We expect to ask Evidence Action to redirect the remaining funding it received from GiveWell (donations made through our website or to GiveWell via check, wire transfer, or other means), including funding from Good Ventures, for No Lean Season to Evidence Action’s Deworm the World Initiative, which is a GiveWell top charity. If you made a donation to support No Lean Season and prefer that your donation (less the portion of total revenue that No Lean Season has spent) go to an Evidence Action program other than Deworm the World, please contact us at donations@givewell.org by July 31. We will also be emailing donors whose contact information we have.
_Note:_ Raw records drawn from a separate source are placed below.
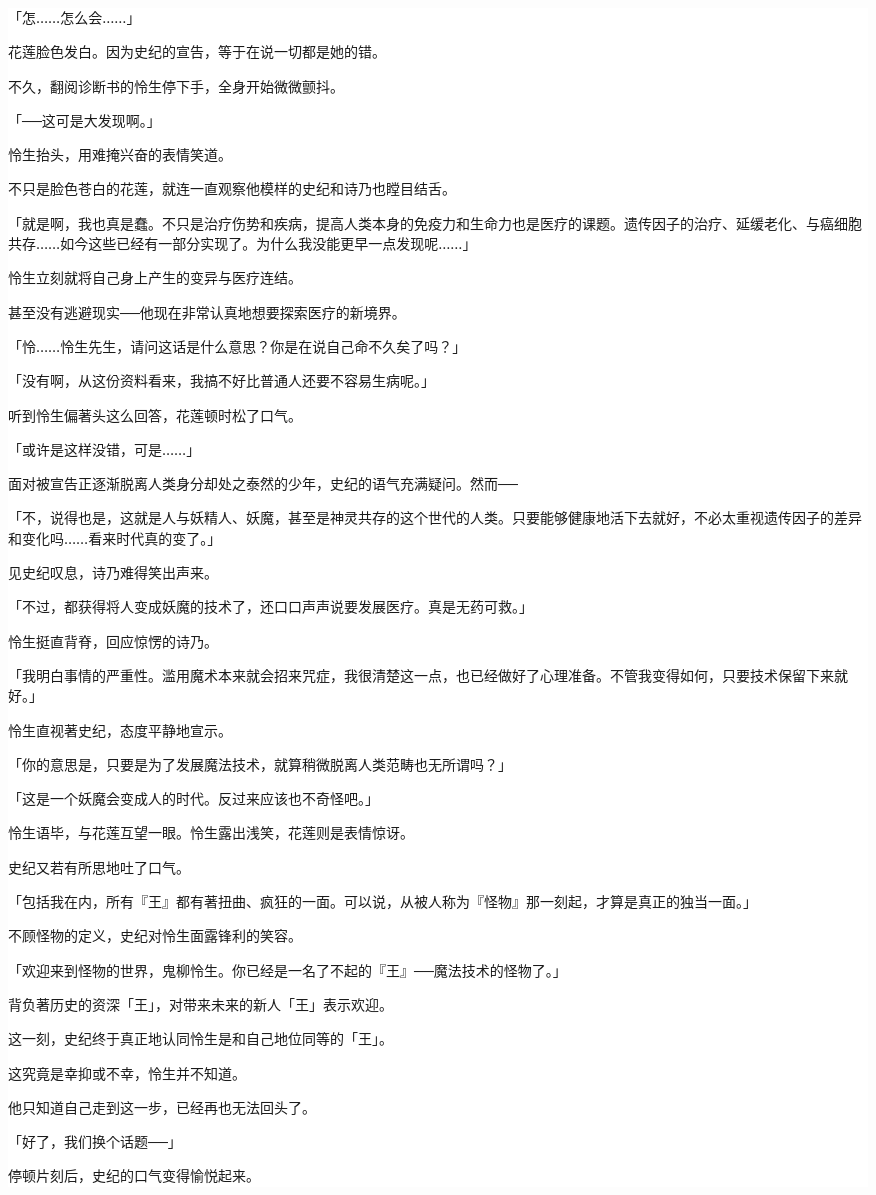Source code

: 「怎……怎么会……」

花莲脸色发白。因为史纪的宣告，等于在说一切都是她的错。

不久，翻阅诊断书的怜生停下手，全身开始微微颤抖。

「──这可是大发现啊。」

怜生抬头，用难掩兴奋的表情笑道。

不只是脸色苍白的花莲，就连一直观察他模样的史纪和诗乃也瞠目结舌。

「就是啊，我也真是蠢。不只是治疗伤势和疾病，提高人类本身的免疫力和生命力也是医疗的课题。遗传因子的治疗、延缓老化、与癌细胞共存……如今这些已经有一部分实现了。为什么我没能更早一点发现呢……」

怜生立刻就将自己身上产生的变异与医疗连结。

甚至没有逃避现实──他现在非常认真地想要探索医疗的新境界。

「怜……怜生先生，请问这话是什么意思？你是在说自己命不久矣了吗？」

「没有啊，从这份资料看来，我搞不好比普通人还要不容易生病呢。」

听到怜生偏著头这么回答，花莲顿时松了口气。

「或许是这样没错，可是……」

面对被宣告正逐渐脱离人类身分却处之泰然的少年，史纪的语气充满疑问。然而──

「不，说得也是，这就是人与妖精人、妖魔，甚至是神灵共存的这个世代的人类。只要能够健康地活下去就好，不必太重视遗传因子的差异和变化吗……看来时代真的变了。」

见史纪叹息，诗乃难得笑出声来。

「不过，都获得将人变成妖魔的技术了，还口口声声说要发展医疗。真是无药可救。」

怜生挺直背脊，回应惊愣的诗乃。

「我明白事情的严重性。滥用魔术本来就会招来咒症，我很清楚这一点，也已经做好了心理准备。不管我变得如何，只要技术保留下来就好。」

怜生直视著史纪，态度平静地宣示。

「你的意思是，只要是为了发展魔法技术，就算稍微脱离人类范畴也无所谓吗？」

「这是一个妖魔会变成人的时代。反过来应该也不奇怪吧。」

怜生语毕，与花莲互望一眼。怜生露出浅笑，花莲则是表情惊讶。

史纪又若有所思地吐了口气。

「包括我在内，所有『王』都有著扭曲、疯狂的一面。可以说，从被人称为『怪物』那一刻起，才算是真正的独当一面。」

不顾怪物的定义，史纪对怜生面露锋利的笑容。

「欢迎来到怪物的世界，鬼柳怜生。你已经是一名了不起的『王』──魔法技术的怪物了。」

背负著历史的资深「王」，对带来未来的新人「王」表示欢迎。

这一刻，史纪终于真正地认同怜生是和自己地位同等的「王」。

这究竟是幸抑或不幸，怜生并不知道。

他只知道自己走到这一步，已经再也无法回头了。

「好了，我们换个话题──」

停顿片刻后，史纪的口气变得愉悦起来。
By default, if we don’t hear anything, funding will be directed to Deworm the World.

Note that by “remaining funding,” we mean the original donation size multiplied by the percentage of total revenue for No Lean Season that will remain when the program is fully closed out. We then expect to recommend that Good Ventures reduce its next annual grant to Deworm the World (assuming Deworm the World remains a GiveWell top charity, which we expect it to) in December by the same amount, so that Deworm the World does not receive more GiveWell-directed funding in 2019 than it would have in the absence of No Lean Season’s remaining funds.

We will post an update on our blog about how remaining GiveWell-directed funding for No Lean Season was reallocated.

Evidence Action’s implementing partner holds some program funding, primarily the grant from Evidence Action to the implementing partner for the subsidies for migrants that was collected for the 2018 implementation of the program. It is unclear whether it will return these funds to Evidence Action; it has not yet agreed to do so.

Notes

1. Evidence Action has told us that there is complexity in discussing in general terms the situations with the staff members involved because of the differences in the structure of their employment across several legal jurisdictions.

2. We generally agree with the “results not receipts” approach advocated by the Center for Global Development in this paper.

3. We did learn about two cases of staff fraud at GiveDirectly, another GiveWell top charity, in the past. You can read more in our review of GiveDirectly’s work here.

4. News reports of the accident are available here and here (among other places).

5. From Evidence Action’s blog: “The investigation found that the safeguards we had in place were robust, though ultimately could not fully eliminate the risk of an adult recipient choosing to pass their cash transport subsidy to a teenager in his place, contrary to program rules and protocols. These protocols were multilayered, and included verbally informing subsidy recipients of the condition that migrants must be at least 18 years of age; requiring subsidy recipients to sign or thumbprint an acknowledgement that both recipients and migrants (where different individuals) must be at least 18 years of age; reviewing national identification cards to verify that the subsidy recipient and any person that the recipient says plans to migrate from the household is at least age 18; and utilizing mobile data collection software that is programmed to prohibit field staff from including individuals reporting to be under the age of 18, in order to prevent accidental enrollment.”